## Task details
Below are lines of data, and only some are wanted. Please repeat exactly those from the line that has "text_box [890, 819, 1446, 1097]" through the line that has "Rendered at 1500 by 844 pixels.".

## Data in this exercise
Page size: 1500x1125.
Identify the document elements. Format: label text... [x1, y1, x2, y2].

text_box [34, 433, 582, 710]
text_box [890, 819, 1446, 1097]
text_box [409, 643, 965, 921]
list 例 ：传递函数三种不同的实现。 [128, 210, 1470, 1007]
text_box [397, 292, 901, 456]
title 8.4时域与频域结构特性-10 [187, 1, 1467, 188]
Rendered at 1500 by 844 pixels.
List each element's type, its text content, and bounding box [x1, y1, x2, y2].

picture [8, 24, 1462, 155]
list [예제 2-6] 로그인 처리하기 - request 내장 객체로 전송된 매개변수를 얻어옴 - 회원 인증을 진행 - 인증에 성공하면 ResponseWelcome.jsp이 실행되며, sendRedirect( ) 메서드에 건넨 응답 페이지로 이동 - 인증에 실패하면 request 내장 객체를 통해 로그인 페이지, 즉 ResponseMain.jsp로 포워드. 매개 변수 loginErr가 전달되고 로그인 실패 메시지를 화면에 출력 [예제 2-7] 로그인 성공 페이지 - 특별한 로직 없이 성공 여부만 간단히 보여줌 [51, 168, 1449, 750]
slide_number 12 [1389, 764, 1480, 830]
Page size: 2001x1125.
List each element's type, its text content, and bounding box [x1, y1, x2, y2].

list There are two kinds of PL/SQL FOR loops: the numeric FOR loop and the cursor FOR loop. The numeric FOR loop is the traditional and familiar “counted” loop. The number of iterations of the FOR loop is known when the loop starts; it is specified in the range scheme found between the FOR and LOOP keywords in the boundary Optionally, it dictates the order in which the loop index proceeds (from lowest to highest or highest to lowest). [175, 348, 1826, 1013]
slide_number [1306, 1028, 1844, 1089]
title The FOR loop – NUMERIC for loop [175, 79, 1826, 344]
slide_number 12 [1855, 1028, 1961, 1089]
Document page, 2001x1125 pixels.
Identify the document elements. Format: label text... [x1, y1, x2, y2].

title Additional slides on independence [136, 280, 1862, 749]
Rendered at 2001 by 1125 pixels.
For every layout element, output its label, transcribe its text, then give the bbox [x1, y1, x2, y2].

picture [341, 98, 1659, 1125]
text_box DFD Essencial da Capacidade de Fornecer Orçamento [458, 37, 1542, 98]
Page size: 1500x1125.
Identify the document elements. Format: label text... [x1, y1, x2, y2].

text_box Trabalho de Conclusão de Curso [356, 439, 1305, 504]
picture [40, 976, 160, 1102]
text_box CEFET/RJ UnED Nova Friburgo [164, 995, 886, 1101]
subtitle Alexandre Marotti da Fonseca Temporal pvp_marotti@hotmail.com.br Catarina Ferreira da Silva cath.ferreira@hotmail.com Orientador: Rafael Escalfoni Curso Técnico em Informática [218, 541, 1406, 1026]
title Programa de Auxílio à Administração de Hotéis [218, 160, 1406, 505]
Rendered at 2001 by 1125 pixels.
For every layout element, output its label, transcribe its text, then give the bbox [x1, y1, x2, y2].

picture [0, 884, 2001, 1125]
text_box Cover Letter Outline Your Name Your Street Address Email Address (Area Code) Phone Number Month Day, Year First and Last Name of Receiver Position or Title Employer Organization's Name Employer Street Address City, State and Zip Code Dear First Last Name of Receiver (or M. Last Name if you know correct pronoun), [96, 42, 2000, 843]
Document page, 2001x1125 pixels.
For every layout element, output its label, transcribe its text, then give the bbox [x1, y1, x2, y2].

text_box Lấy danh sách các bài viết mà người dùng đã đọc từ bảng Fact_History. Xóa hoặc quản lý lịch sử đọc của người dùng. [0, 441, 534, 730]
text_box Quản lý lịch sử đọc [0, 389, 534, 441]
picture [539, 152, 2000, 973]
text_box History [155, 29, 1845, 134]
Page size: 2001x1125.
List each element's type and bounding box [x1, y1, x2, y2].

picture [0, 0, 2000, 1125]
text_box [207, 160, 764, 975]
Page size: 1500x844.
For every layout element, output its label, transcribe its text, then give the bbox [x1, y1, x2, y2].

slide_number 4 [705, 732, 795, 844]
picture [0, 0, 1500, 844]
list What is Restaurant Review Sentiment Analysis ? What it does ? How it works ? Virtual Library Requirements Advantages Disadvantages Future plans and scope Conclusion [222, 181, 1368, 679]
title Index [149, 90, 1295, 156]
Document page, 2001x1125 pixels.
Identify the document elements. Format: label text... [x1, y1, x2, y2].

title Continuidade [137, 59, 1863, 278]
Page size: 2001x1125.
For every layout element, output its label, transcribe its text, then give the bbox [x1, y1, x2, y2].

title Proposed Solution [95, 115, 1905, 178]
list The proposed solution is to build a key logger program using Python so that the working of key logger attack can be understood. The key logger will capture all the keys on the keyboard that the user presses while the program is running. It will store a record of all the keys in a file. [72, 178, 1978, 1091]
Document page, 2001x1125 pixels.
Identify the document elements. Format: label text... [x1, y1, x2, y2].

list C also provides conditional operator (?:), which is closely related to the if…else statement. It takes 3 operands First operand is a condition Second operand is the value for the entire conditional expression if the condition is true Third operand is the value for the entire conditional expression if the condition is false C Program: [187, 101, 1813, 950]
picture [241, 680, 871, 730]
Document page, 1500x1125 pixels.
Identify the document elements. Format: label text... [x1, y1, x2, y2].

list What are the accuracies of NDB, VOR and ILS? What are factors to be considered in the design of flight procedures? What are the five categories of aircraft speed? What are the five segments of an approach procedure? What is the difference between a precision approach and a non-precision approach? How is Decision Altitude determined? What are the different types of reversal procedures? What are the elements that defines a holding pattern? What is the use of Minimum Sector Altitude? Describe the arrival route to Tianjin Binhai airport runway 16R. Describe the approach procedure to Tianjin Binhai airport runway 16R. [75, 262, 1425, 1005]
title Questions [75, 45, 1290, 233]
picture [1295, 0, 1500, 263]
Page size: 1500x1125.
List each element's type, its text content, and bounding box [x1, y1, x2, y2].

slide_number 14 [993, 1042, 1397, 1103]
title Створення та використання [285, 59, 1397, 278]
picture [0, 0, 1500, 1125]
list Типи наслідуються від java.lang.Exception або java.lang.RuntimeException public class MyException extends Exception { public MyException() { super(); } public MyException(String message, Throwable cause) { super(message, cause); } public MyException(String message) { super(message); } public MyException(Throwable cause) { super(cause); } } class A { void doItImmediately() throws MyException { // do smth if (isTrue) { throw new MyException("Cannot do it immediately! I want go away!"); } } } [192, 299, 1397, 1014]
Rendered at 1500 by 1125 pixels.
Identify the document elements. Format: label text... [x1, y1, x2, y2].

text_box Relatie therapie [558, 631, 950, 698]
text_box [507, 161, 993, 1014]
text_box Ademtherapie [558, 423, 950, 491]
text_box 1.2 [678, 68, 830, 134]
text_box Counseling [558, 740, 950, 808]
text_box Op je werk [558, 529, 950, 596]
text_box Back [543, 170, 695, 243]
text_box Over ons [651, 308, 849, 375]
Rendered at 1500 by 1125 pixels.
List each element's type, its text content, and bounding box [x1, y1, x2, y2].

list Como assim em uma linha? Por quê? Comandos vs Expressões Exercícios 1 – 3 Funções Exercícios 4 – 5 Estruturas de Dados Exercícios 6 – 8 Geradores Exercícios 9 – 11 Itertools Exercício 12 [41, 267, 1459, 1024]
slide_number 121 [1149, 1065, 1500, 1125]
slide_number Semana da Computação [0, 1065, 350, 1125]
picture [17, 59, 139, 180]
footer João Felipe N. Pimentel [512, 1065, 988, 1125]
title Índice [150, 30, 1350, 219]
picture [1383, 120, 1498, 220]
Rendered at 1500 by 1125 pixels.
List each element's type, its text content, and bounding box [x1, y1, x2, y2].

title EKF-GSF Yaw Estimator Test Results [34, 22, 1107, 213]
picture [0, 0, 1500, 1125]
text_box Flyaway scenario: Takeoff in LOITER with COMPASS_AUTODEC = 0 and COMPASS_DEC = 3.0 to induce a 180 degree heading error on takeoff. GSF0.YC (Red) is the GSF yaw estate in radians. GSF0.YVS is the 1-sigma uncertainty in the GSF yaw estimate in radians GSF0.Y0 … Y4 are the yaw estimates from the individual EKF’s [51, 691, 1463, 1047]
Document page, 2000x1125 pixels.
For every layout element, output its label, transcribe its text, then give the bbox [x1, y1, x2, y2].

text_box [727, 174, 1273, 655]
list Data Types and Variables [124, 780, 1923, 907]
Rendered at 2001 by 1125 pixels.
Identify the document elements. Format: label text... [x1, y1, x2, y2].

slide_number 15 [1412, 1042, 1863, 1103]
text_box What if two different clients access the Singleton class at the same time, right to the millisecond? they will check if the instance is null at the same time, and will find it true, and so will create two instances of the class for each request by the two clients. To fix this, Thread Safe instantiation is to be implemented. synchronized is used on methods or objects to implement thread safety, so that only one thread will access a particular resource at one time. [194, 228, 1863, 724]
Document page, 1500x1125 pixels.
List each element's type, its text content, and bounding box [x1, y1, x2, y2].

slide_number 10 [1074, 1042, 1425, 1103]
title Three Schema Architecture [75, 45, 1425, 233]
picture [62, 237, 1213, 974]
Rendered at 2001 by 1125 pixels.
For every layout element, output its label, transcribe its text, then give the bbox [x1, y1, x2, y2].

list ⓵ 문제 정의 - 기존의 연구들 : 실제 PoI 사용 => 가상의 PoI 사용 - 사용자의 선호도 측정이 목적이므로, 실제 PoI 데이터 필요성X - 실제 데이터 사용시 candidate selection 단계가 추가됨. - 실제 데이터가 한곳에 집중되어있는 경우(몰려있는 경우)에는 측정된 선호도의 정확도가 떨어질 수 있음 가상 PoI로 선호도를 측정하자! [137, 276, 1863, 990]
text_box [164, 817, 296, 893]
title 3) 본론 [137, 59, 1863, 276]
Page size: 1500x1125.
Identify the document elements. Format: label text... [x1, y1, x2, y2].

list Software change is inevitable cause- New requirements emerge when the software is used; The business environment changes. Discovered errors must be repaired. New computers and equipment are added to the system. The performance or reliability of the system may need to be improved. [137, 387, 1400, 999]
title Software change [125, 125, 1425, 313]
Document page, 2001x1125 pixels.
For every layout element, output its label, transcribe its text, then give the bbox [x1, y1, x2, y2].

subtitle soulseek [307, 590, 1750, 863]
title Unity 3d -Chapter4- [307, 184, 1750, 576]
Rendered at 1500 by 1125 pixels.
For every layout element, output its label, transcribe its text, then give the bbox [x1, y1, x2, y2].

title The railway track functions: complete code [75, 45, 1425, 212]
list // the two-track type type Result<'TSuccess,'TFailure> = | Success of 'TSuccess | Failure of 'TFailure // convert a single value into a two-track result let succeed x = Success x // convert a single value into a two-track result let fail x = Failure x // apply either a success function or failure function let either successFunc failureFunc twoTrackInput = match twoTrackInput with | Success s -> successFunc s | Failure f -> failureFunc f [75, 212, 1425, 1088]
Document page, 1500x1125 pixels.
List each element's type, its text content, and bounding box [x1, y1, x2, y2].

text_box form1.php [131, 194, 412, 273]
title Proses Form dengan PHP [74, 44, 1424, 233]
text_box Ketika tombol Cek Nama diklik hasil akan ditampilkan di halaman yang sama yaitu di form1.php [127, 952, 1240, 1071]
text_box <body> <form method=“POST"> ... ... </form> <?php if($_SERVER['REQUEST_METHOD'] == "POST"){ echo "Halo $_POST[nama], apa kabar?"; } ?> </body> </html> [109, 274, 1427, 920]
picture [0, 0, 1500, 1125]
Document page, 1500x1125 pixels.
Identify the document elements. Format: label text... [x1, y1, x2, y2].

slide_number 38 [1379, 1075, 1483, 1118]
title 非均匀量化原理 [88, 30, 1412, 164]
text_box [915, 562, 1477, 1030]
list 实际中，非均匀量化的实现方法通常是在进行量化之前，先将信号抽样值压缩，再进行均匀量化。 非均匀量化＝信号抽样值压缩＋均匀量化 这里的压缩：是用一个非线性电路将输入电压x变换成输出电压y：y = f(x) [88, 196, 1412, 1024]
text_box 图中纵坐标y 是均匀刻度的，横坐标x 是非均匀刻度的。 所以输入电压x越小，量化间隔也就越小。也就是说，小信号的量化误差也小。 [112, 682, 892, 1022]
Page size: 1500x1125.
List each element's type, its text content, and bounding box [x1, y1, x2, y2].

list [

## Task output
text_box [890, 819, 1446, 1097]
text_box [409, 643, 965, 921]
list 例 ：传递函数三种不同的实现。 [128, 210, 1470, 1007]
text_box [397, 292, 901, 456]
title 8.4时域与频域结构特性-10 [187, 1, 1467, 188]
Rendered at 1500 by 844 pixels.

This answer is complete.